Burung dan Bajing Peliharaan.
Ketika masih mahasiswa, apalagi sebagai mahasiswa jurusan kaji bumi yang sarat jadwal kuliah tak teratur, entah karena masih terbilang jurusan yang teramat langka peminat, dan pengajar pada waktu itu, maka jadwal kuliah tergantung ada tidaknya dosen pengajar, rebutan ruang kuliah dengan enam jurusan yang lain. Jumlah mahasiswa yang terbilang langka.
Saat penerimaan mahasiswa diterima hanya lima mahasiswa, dan survival setelah tahap seleksi tingkat persiapan, dari lima gugur dua tinggal tiga. Selanjutnya hingga tingkat sarjana muda hanya tersisa dua.
Akibatnya bila kuliah bisa digabung dengan dua angkatan senior di atas dan satu angkatan di bawah. Bukan hal langka, bila saat itu pendidikan bisa membuat mata anak masa sekarang terbeliak,dan berteriak, wow keren! Bisa lebih lama dari pendidikan resmi kedokteran ditambah spesialisasi saat itu, yaitu lebih dari enam tahun hingga sepuluh tahun.
Sayang beribu sayang, hanya gelar berhak menjadi calon doktor diraih, dengan lama pendidikan tersebut, seharusnya sudah mencapai predikat tuan yang amat terhormat dan terpelajar tapi sampai sekarang tak kunjung diraih, cukup calon doktor, alias doktorandus.
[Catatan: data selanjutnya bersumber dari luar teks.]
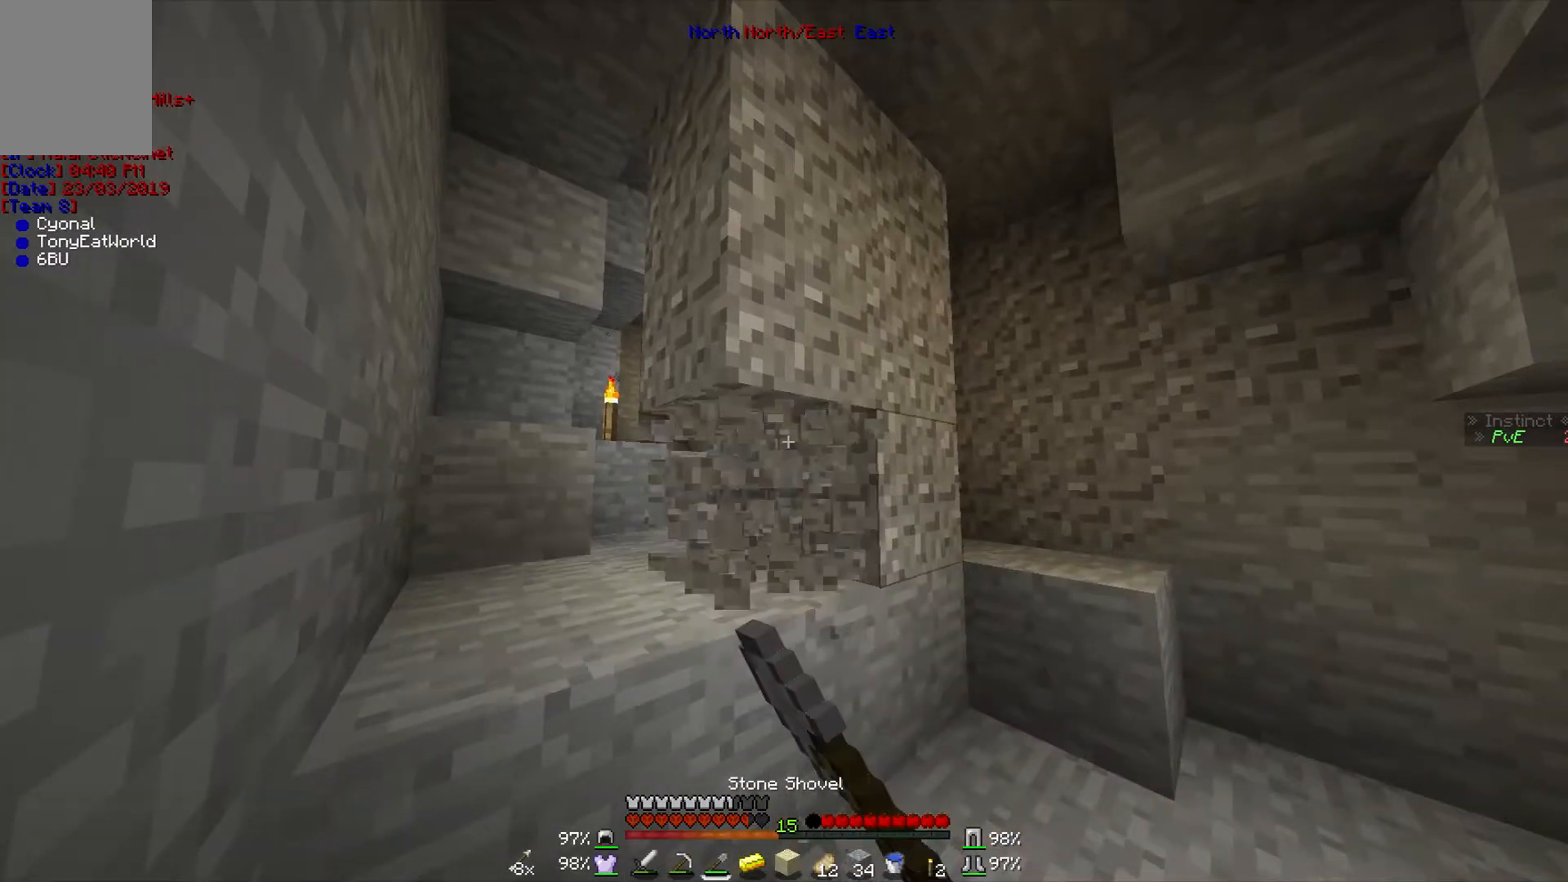
{"keys": [], "mouse": [], "events": [[400, "mouse_left", "up"]]}
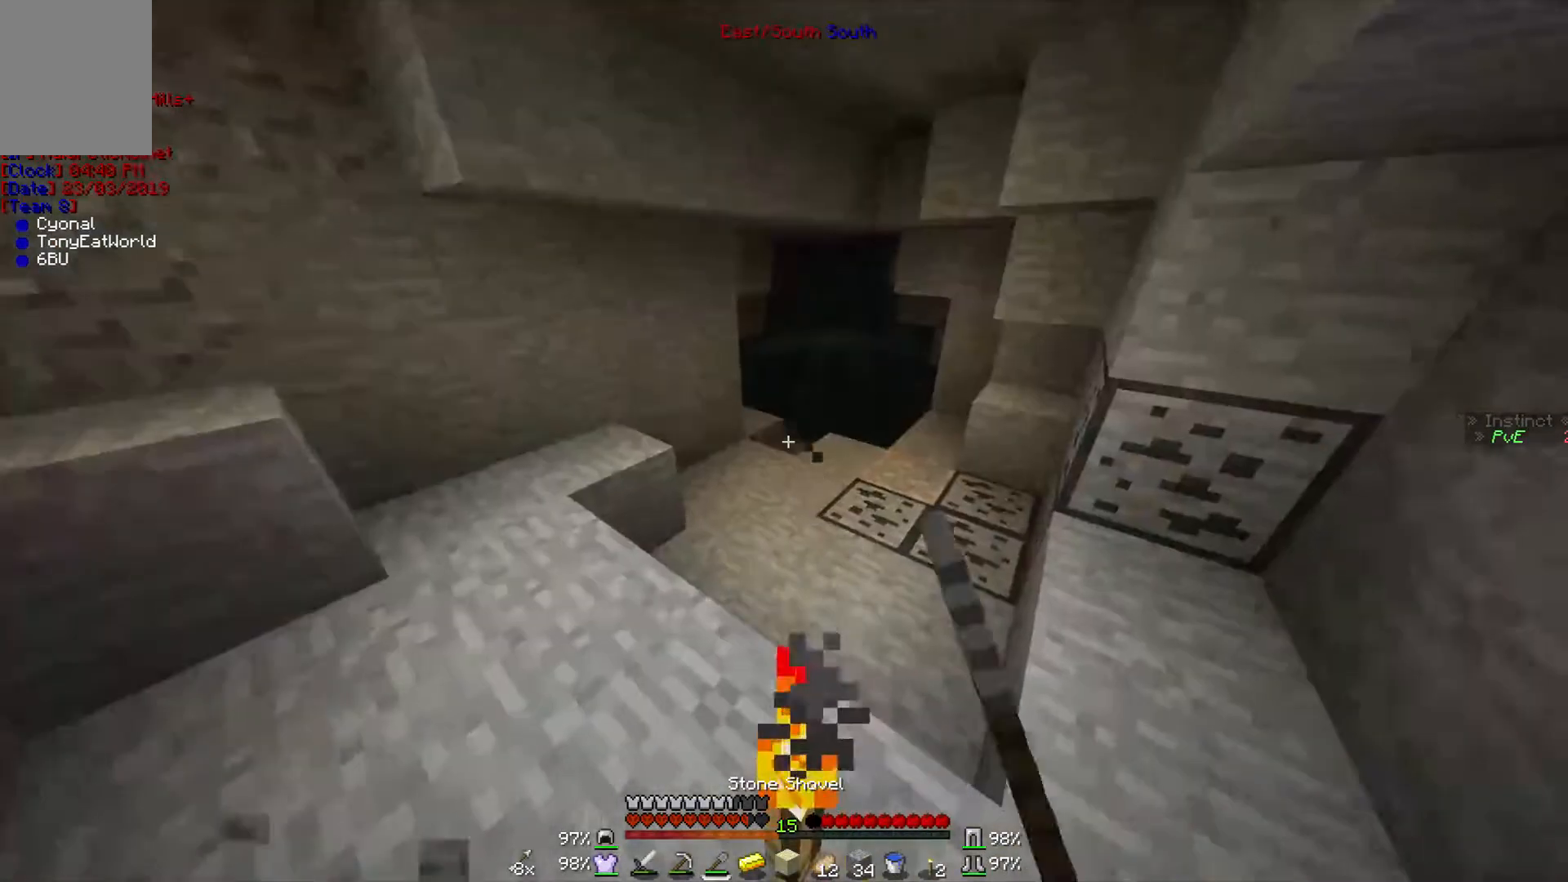
{"keys": ["a", "s"], "mouse": [], "events": [[400, "a", "down"], [400, "s", "down"]]}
Tetapi, lantaran sekolah tetangga memilih gelar insinyur, akhirnya ikut ikutan. Prestasi kelas dunia.
Ceritera diatas memang tak ada kaitan dan hubungannya dengan bakal cerita yang di bawah, sekedar prakata kebablasan saja. Mau dibaca atau di pindai sekilas ga akan bikin sesuatu sampai dihati. Inti sebenarnya hanyalah ingin menyatakan, bahwa itulah saat pengangguran yang teramat sangat, disamping waktu diisi dengan kegiatan ”crime juvenile” yang gak terlalu parah parah amat, bersama sesama mahasiswa dengan jurusan lain satu fakultas.
Kegiatan titip absen, pesan bangku kuliah, bagi kertas contekan, lalu menonton keliling bioskop kota dari siang sampai malam. Setelah itu main kyu kyu atau gapleh, bridge dua hari dua malam tak terputus putus, makan minum menunggu tukang baso, sate ayam yang lewat. Yah, sebagaimana remaja zaman dahulu saja. Beradu gang Cuma terjadi sekali aja, entah apa sebabnya, tahu tahu gedebag gedebug.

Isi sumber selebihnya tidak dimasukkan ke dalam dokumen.